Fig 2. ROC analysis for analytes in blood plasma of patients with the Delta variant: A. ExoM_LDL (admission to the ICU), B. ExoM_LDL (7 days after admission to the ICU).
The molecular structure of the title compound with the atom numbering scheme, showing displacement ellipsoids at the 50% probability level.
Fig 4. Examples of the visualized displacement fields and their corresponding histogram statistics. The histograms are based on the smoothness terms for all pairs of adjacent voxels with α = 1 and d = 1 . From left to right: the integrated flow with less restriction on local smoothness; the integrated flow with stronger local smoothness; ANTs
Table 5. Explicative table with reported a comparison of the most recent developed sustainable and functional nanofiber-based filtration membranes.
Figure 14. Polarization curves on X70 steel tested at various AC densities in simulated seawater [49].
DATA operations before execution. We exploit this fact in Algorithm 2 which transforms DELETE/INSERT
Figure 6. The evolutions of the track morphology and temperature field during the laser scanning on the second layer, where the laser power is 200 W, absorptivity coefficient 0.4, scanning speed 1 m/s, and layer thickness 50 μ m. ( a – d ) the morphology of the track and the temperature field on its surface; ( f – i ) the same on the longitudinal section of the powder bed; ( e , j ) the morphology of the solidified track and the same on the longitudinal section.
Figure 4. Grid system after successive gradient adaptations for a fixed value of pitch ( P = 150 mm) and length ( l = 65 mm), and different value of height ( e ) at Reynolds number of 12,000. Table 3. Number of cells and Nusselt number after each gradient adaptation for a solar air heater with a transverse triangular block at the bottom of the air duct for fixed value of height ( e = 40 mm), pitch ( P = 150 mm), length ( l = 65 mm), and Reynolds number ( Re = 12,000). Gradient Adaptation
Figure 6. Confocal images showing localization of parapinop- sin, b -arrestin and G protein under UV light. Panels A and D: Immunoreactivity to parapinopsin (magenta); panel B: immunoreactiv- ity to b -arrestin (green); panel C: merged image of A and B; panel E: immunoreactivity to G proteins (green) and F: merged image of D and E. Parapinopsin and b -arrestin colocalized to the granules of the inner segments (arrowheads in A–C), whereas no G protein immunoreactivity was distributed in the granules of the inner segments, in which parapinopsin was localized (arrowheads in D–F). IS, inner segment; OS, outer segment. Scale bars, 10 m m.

-------

Assigned task: This exercise calls for an exact reproduction of the material.

Task output:
Fig 2. ROC analysis for analytes in blood plasma of patients with the Delta variant: A. ExoM_LDL (admission to the ICU), B. ExoM_LDL (7 days after admission to the ICU).
The molecular structure of the title compound with the atom numbering scheme, showing displacement ellipsoids at the 50% probability level.
Fig 4. Examples of the visualized displacement fields and their corresponding histogram statistics. The histograms are based on the smoothness terms for all pairs of adjacent voxels with α = 1 and d = 1 . From left to right: the integrated flow with less restriction on local smoothness; the integrated flow with stronger local smoothness; ANTs
Table 5. Explicative table with reported a comparison of the most recent developed sustainable and functional nanofiber-based filtration membranes.
Figure 14. Polarization curves on X70 steel tested at various AC densities in simulated seawater [49].
DATA operations before execution. We exploit this fact in Algorithm 2 which transforms DELETE/INSERT
Figure 6. The evolutions of the track morphology and temperature field during the laser scanning on the second layer, where the laser power is 200 W, absorptivity coefficient 0.4, scanning speed 1 m/s, and layer thickness 50 μ m. ( a – d ) the morphology of the track and the temperature field on its surface; ( f – i ) the same on the longitudinal section of the powder bed; ( e , j ) the morphology of the solidified track and the same on the longitudinal section.
Figure 4. Grid system after successive gradient adaptations for a fixed value of pitch ( P = 150 mm) and length ( l = 65 mm), and different value of height ( e ) at Reynolds number of 12,000. Table 3. Number of cells and Nusselt number after each gradient adaptation for a solar air heater with a transverse triangular block at the bottom of the air duct for fixed value of height ( e = 40 mm), pitch ( P = 150 mm), length ( l = 65 mm), and Reynolds number ( Re = 12,000). Gradient Adaptation
Figure 6. Confocal images showing localization of parapinop- sin, b -arrestin and G protein under UV light. Panels A and D: Immunoreactivity to parapinopsin (magenta); panel B: immunoreactiv- ity to b -arrestin (green); panel C: merged image of A and B; panel E: immunoreactivity to G proteins (green) and F: merged image of D and E. Parapinopsin and b -arrestin colocalized to the granules of the inner segments (arrowheads in A–C), whereas no G protein immunoreactivity was distributed in the granules of the inner segments, in which parapinopsin was localized (arrowheads in D–F). IS, inner segment; OS, outer segment. Scale bars, 10 m m.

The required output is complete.